O caso, segundo Roche, levanta sombras sobre a supervisão bancária nacional. O jornalista pergunta se o governador do Banco de Portugal, Carlos Costa, não se devia ter demitido. Questão a que responde com uma generalização que advém de outros casos.

"A crise financeira dos 'subprimes', bem como a tempestade da crise do euro, demostraram que os supervisores acabam sempre por se safar". E continua: "Se a maioria dos banqueiros implicados nos escândalos perdeu o seu emprego (para depois se reciclarem na área da finança), nada disso aconteceu aos altos funcionários encarregados da regulação".

"Pouco falta para se dizer que foram eles que salvaram a economia europeia", remata.

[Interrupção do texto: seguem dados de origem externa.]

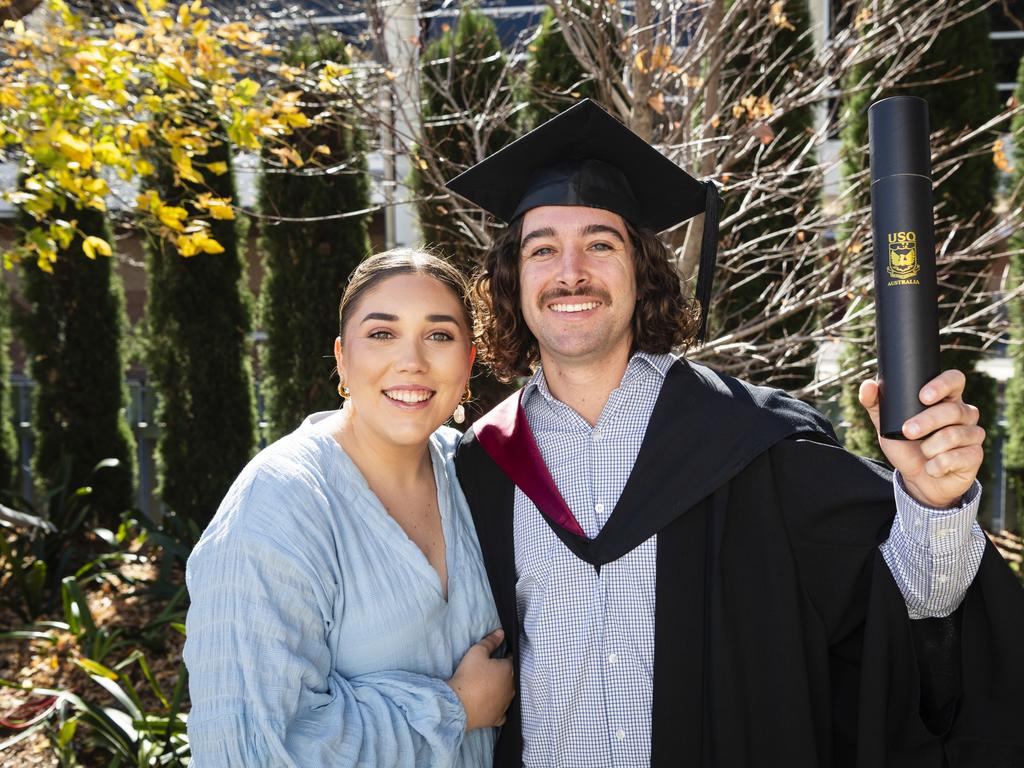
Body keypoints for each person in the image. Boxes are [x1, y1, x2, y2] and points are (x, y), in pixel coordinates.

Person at [448, 100, 1024, 767]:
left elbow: (911, 613)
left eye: (600, 244)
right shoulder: (478, 470)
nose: (570, 270)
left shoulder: (753, 446)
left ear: (642, 269)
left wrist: (933, 502)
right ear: (514, 280)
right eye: (542, 248)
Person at [183, 249, 514, 767]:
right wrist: (454, 707)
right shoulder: (281, 503)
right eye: (382, 333)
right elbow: (249, 750)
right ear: (342, 357)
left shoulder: (474, 474)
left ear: (469, 360)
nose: (412, 361)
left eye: (440, 335)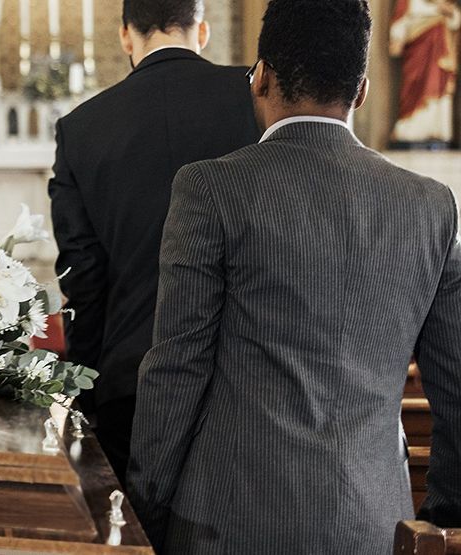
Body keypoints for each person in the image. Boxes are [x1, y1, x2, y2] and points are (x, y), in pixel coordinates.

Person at [128, 0, 461, 552]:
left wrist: (146, 507)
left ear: (260, 78)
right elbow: (454, 386)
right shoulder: (430, 205)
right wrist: (441, 517)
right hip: (373, 525)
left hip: (227, 525)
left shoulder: (211, 189)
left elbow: (176, 369)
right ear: (361, 91)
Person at [48, 0, 259, 484]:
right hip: (244, 372)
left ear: (126, 36)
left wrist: (87, 389)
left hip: (131, 377)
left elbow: (83, 277)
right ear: (201, 30)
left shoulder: (81, 128)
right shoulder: (256, 96)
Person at [389, 0, 460, 146]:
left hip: (441, 45)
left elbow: (456, 20)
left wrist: (450, 12)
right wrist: (397, 36)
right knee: (415, 83)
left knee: (438, 85)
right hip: (418, 43)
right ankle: (409, 129)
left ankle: (437, 130)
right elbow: (403, 12)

Em relação às consequências judiciais, que esta quinta-feira, tiveram os primeiros passos (com o envio da auditoria forense ao BES para a Procuradoria-Geral da República), Marc Roche repete: a impunidade é o sentimento dominante entre os "banksters".

Sentem-se intocáveis, "mesmo quando a linha vermelha é alegremente ultrapassada para aumentar o seu prémio de fim do ano" .

Uma ilusão "elegante em excesso"
O autor enquadra a introdução que destinou a edição portuguesa de "Banksters" com um episódio em que conheceu um responsável pelo BES em Londres.

Descreve-o como alguém com um "francês impecável", "urbano, sedutor" e com "um fato quase elegante em excesso". "Convincente", em resumo.

Na breve conversa, este gestor, a rondar os 50 anos, teceu loas ao BES e à capacidade de gestão do clã familiar. Ficou marcado novo encontro entre os dois. Os factos que precipitaram a queda do BES levaram a que o encontro nunca acontecesse.

"O cenário pintado pelo meu interlocutor não passava de uma ilusão… O Espírito Santo ruiu como um castelo de cartas", escreve Roche.

O BES simboliza no "corpo, na alma e no resto" os disfuncionamentos de uma finança que, não obstante a nova arquitectura mundial de gestão, "é uma verdadeira bomba-relógio", conclui.

"Nesta superprodução lusitana digna de Hollywood, que tem por quadro não apenas Portugal, mas a Espanha, Angola, Suíça, Estados Unidos (Miami), Panamá, Dubai, Luxemburgo, Moçambique e o Brasil, o papel central é desempenhado por 'Banksters'".